Nigeria's inflation rate jumped to 11.44% in December 2018 from 11.28% recorded in November 2018, the National Bureau of Statistics (NBS) has said.

The Bureau, in its “CPI and Inflation Report’’ for December 2018 released in Abuja on Wednesday, January 16, 2018, stated that the figure was 0.16% points higher than the rate recorded in November same year.

The rise is the highest inflation figure since June 2018.

According to the report, increases were recorded in all Classification of Individual Consumption by Purpose divisions that yielded the Headline index.

NBS says the headline index increased by 0.74% in the period under review by 0.06% points from the rate recorded in Nov. 2018 (0.80%) on a month-on-month basis.

Urban and rural inflation rates jump

NBS report states that urban inflation rate increased to 11.73% (year-on-year) in December 2018 from 11.61% recorded in November of the same year.

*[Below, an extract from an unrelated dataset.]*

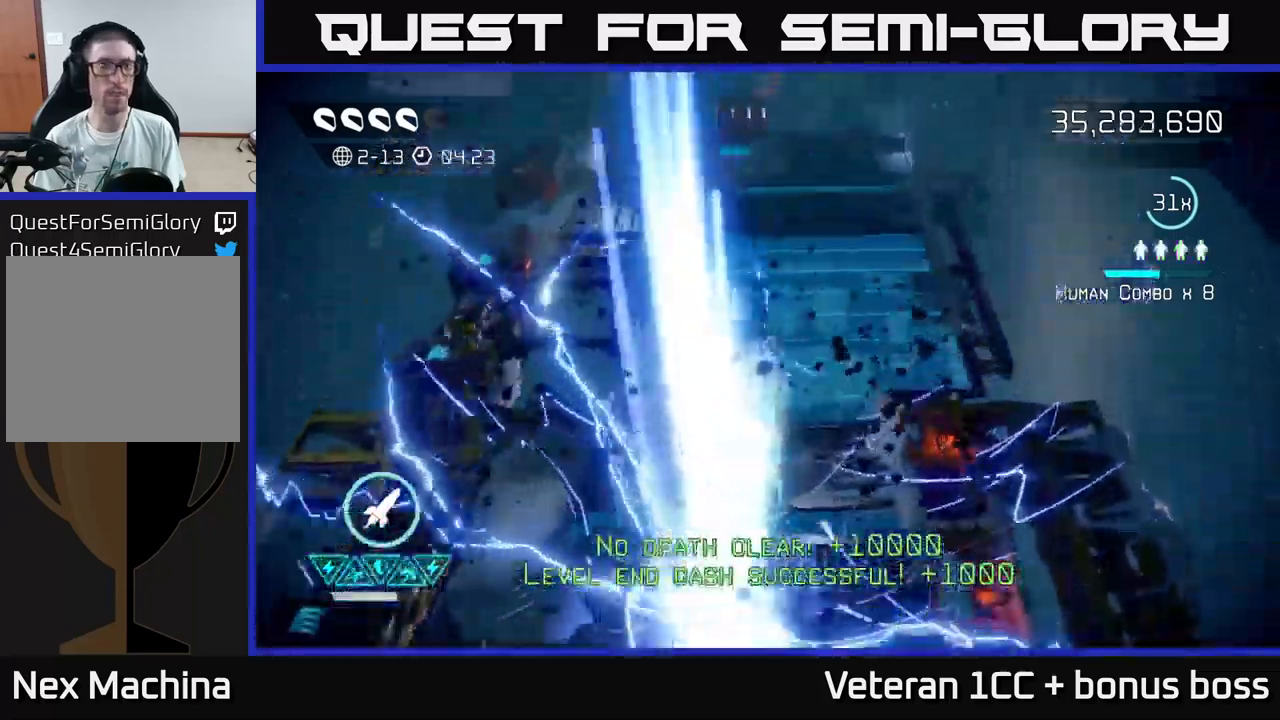
{"buttons": [], "left_stick": "center", "right_stick": "center", "events": [[333, "right_stick", "center"]]}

Also, rural inflation rate increased to 11.18% in December 2018 from 10.99% in November 2018.

On a month-on-month basis, the urban index rose by 0.76% in the period under review, showing a decline of 0.07% from 0.83% recorded in November 2018.”

NBS said the rural index also rose by 0.72% in December 2018, indicating a decrease of 0.06% from the rate of 0.78% recorded in November 2018.

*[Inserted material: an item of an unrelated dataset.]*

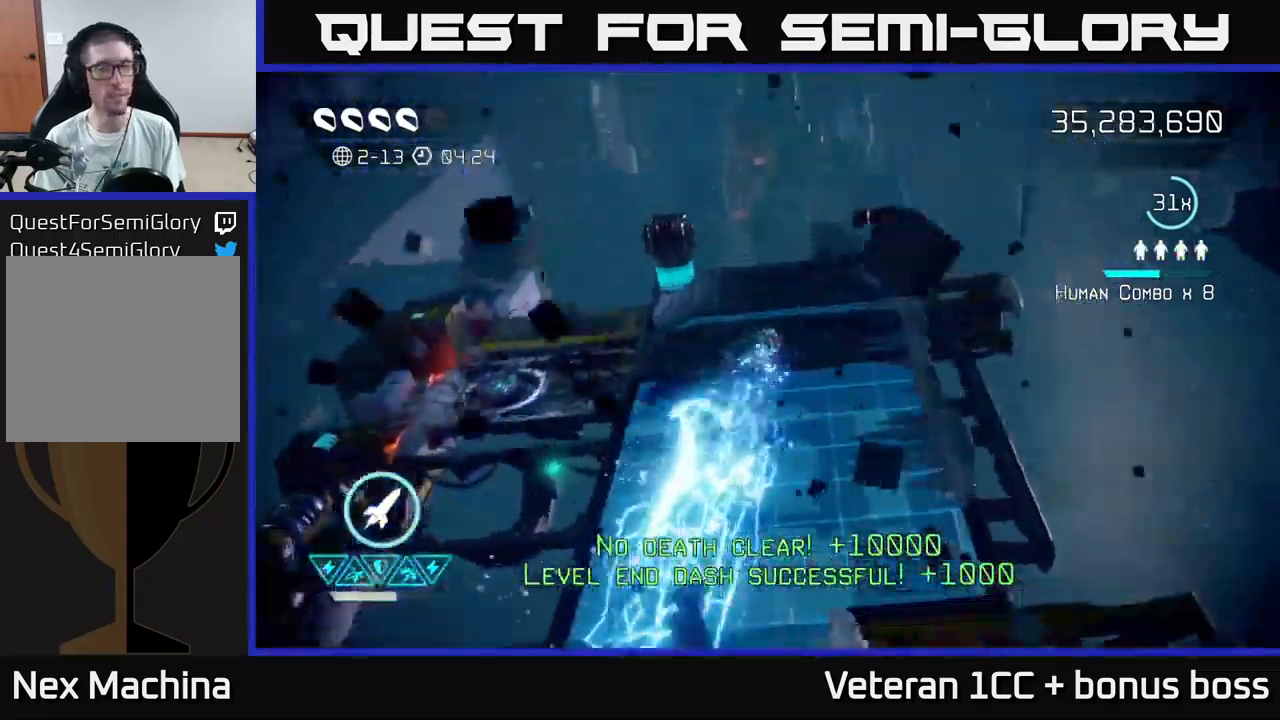
{"buttons": [], "left_stick": "center", "right_stick": "center", "events": [[116, "right_stick", "up"], [383, "right_stick", "center"]]}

CBN MPC meets for the first time in 2019 to set key policy rates

Central Bank Governor Godwin Emefiele speaks during the monthly Monetary Policy Committee meeting in Abuja, Nigeria January 26, 2016.

The NBS report is coming less than a week to the first Central Bank of Nigeria Monetary Policy Committee (MPC) meeting.

The apex bank will meet between January 21 and 22, 2019 in Abuja to make decisions on key lending rates.

How it may affect citizens

  • The Central bank of Nigeria may increase interest rates to moderate the inflation rate in the short run.
  • Fixed income earners find it difficult to get more items – reduce purchasing power. Take home pay may not get home.
  • Consumers with a loan facility may find it difficult to pay and hence, may lead to bad debt for commercial banks.
  • It will affect a country's exchange rate – Nigeria naira may depreciate further against other currencies – exchanging at a high rate per a dollar.
  • It poses great uncertainty for the Nigerian market.